By now, we’ve all heard about the amazing work performed by Syria’s finest crack squad of counter-terrorism constables, who rounded up the Shaker Al-Absi Gang lickety split and had them confess to their wicked deeds on national television.
It looks like the war on terror is finally producing tangible and satisfying results.
Sami Moubayed, writing in Asia Times this week, expertly dismisses the arguments of those who would doubt the authenticity of the primetime confession special. He writes:
Naturally, the anti-Syrian team in Lebanon writes off the entire story as a hoax. They claimed from day one that Fatah al-Islam was created by the Syrians. That is difficult to believe, since [Shaker al-Absi’s] prison record in Damascus – along with Syria’s history of combating Islamic fundamentalism – would certainly prevent it from engaging in such a risky scheme with such a notorious terrorist. Additionally, the terrorist bombing of September 27 adds proof that if anything, Fatah al-Islam is certainly not allied to Damascus. On the contrary, it is bent on destroying Syria.

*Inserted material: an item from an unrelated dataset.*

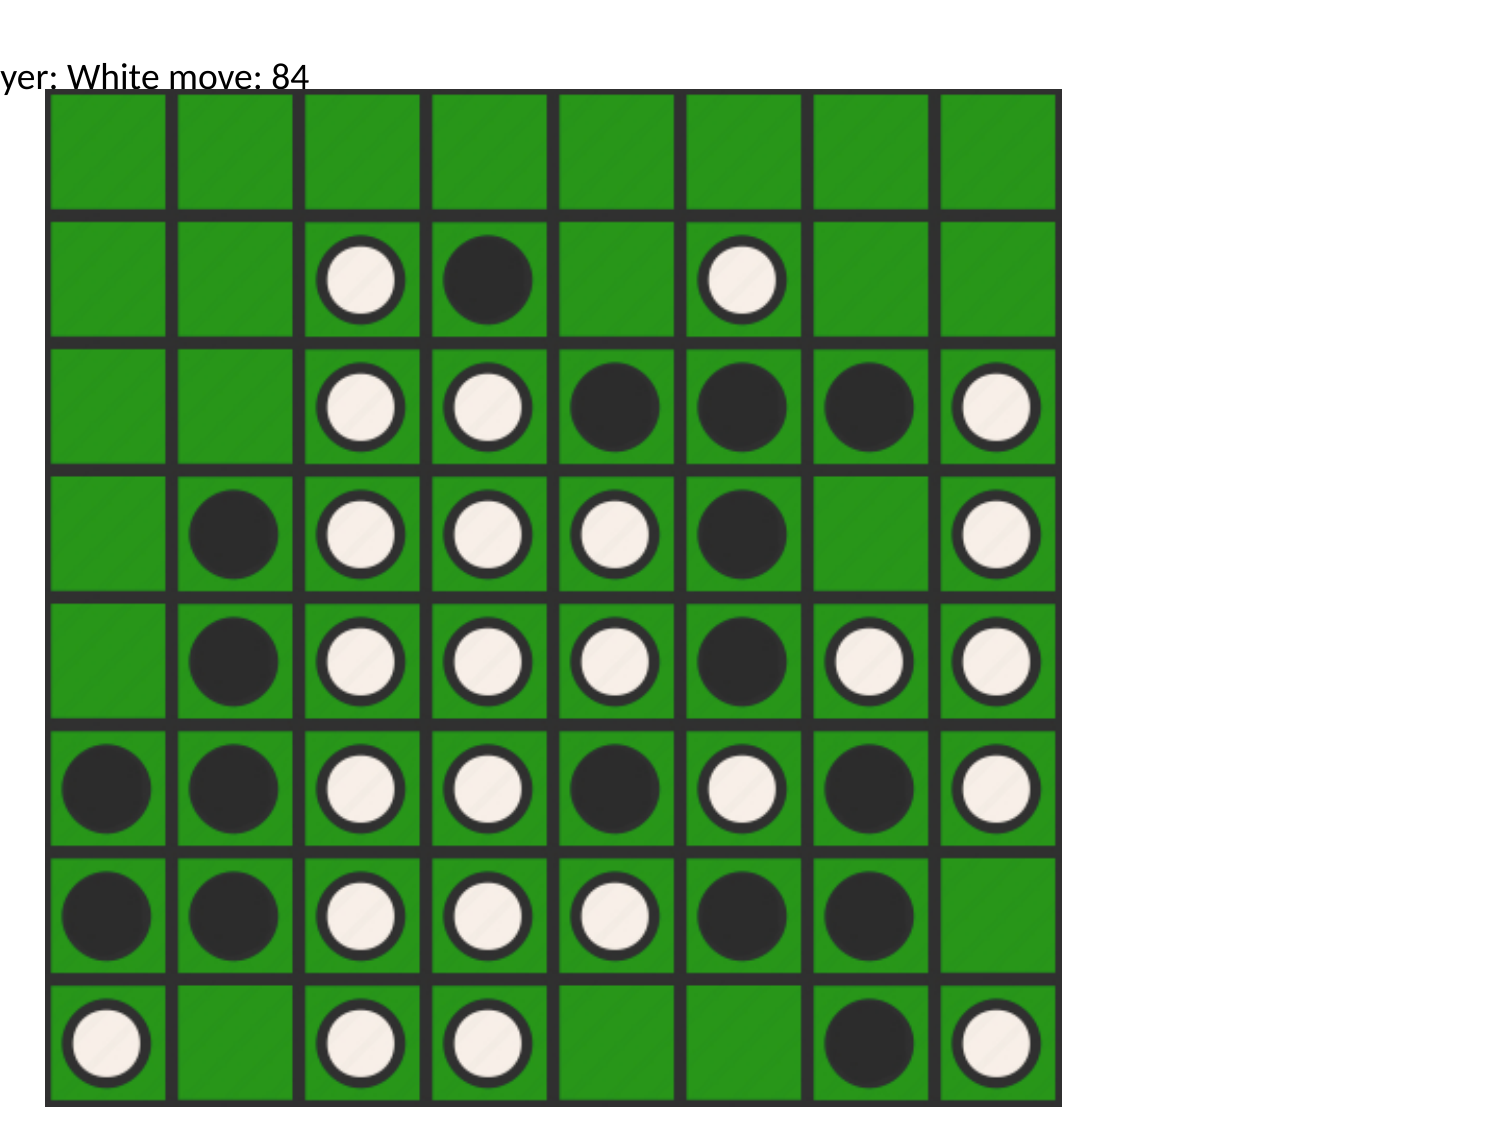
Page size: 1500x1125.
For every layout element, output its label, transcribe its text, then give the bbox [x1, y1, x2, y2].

picture [44, 89, 1062, 1107]
text_box turn: 38 player: White move: 84 [0, 44, 325, 105]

Those doubting the entire story will continue doing so, claiming that the program aired on Syrian TV was doctored by the Syrians. That too is hard to believe. These terrorists were watched by millions of people around the world and in Syria. They gave out real names and appeared clearly on screen. If the Syrians asked them to stage the entire operation, how can they continue with their ordinary lives and not be spotted as frauds?
By golly, he’s right. After all, they appeared on television, for Pete’s sake! What they said has to be true, it just has to!

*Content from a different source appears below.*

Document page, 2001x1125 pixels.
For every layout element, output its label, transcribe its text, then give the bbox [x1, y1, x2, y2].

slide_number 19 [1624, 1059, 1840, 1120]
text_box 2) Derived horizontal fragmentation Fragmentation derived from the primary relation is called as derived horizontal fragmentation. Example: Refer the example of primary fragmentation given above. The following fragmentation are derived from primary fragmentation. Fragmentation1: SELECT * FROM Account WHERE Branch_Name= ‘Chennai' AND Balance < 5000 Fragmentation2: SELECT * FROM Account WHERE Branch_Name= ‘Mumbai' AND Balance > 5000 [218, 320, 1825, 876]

Is it me, or is Sami Moubayed slowly turning into an employee of the Syrian Ministry of Information? I used to like his pieces, but these days he is starting to sound as credible as… well, as the poor schmoes on the made-for-TV confession special. Isn’t the point of being a journalist to interrogate the official narratives of government, rather than to help circulate them? Where is the swashbuckling cynicism that accompanies his critiques of American foreign policy? When was it replaced with the plaintive cry, “The terrorists are coming, the terrorists are coming…”? Does it really only take a government-produced documentary to gain his confidence? If so, America take note, and consider outsourcing the War on Terror to Hollywood.

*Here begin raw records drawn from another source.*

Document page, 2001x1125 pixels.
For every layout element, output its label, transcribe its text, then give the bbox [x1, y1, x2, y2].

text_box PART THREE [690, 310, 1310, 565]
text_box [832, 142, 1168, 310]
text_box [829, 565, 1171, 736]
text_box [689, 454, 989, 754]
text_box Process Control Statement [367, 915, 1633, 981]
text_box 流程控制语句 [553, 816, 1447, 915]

Why doesn’t Sami just state the obvious, namely that nobody really has any idea what Fatah al-Islam is. All the theories are more or less outlandish, ranging from Seymour Hersh’s spooky conspiracy tale in The New Yorker (which I’m convinced he heard from a Lebanese service taxi driver and later had ‘confirmed’ by Michel Samaha), to the notion that it was created by the Syrian mukhabarat and controlled directly from Damascus. Who knows what is really true? There is nothing resembling actual proof, just more or less glorified conspiracy theories supported by anonymous sources and government-sponsored confessions.
Sami, please, come back down to earth. Where is the journalist who used to be so unsparing in his criticism of the follies of Arab politics, yet also constructive and realistic? Why not treat Syria in the same way that you treat Lebanon, namely with both criticism and tough love? I understand that you may face different kinds of pressures in Syria, but if it is not possible to expose and dismantle your government’s propoganda, surely it is within your means to ignore it. Talk about something else! Write a cultural piece about Zenobia. Make fun of Dubai. There are plenty of ways to avoid lowering yourself by applauding a scapegoating operation.
Could someone pass the popcorn?
I have linked with the Moubayed article!!
when did a Maronite become a salafite appologist
I don’t catch your drift.
the funny issue is that joshua landis knows that sami and samir seifan and samir altaqi are member of the advisory committee to the head of the state intelligence general ali mamlouk who is arresting all the intellectuals .
i challenge him to deny that and can he explain is this one of the tasks of the advisory board ??
a lot to come
I am offering my services to you as a Editor. While my pedigree is not Harvard, but the University of Technology in Sydney, I feel I can make a contribution to your blog, I have forwarded my resume for you to peruse.
First your articles while starting the blog were fine, I think that this latest heading needs some overhaul. Let me explain.
Heading:”Justice, A Dish Best Served with a Side of Popcorn”
should read (taking into account our Arab and resistance culture)
“”Justice, A Dish Best Served with a Side of Syrian Hummus”
You go on taking poor Sami to task, I need to remind you about Arab journalists 101; Find a benefactor, its healthy to prolong your career.
You succintly tell Sami why he does not conclude that the Fatah and tabbouleh organization was divinely made, with out no parent claiming this errant child. I again remind you about Arab journalism 101.
And Finally you tell Sami: “Talk about something else! Write a cultural piece about Zenobia. Make fun of Dubai. There are plenty of ways to avoid lowering yourself by applauding a scapegoating operation.
Anway: Here is my conclusion which you have clearly overlooked.
” The Syrian film industry after many succesfull years of producing drama pieces and exporting them to the Arab world, today came up with a new novelty to test a new drama piece. A First in the World. A new “Arab CSI drama” wrote one critical reviewer. Stay tuned this latest piece from the State Film industry will prove to be a smash hit and even surpass ” Bab el Herra”
Why the silence QN?
I’ve been meaning to respond to you, but this week has just been so busy. I have my sister-in-law in town visiting, and my own siblings just arrived as well for something of a family reunion. So it’s been hectic.
Maybe I was a bit too hard on Sami, but you are right: our journalists have to kowtow as a matter of course.
The Daily Star’s usual stable of analysis (Hilal Khashan, Paul Salem, etc.) dismissed the Syrian TV thing as nothing more than a publicity stunt.
I envy your situation been in Lebanon and a family reunion! We just had a cousin arrive in Australia, I haven’t seen him since I was 4, approx 34 years ago. Family re unions are good.
I think that is the only reasonable conclusion we can come too. The whole thing is a soap opera at the moment. The Syrian government is ratcheting the pressure up on M14 little by little.
Hows sipping Arak on the corniche this year?
Sipping araq on the Corniche, alas, has not been an option because the place we usually go does not serve alcohol!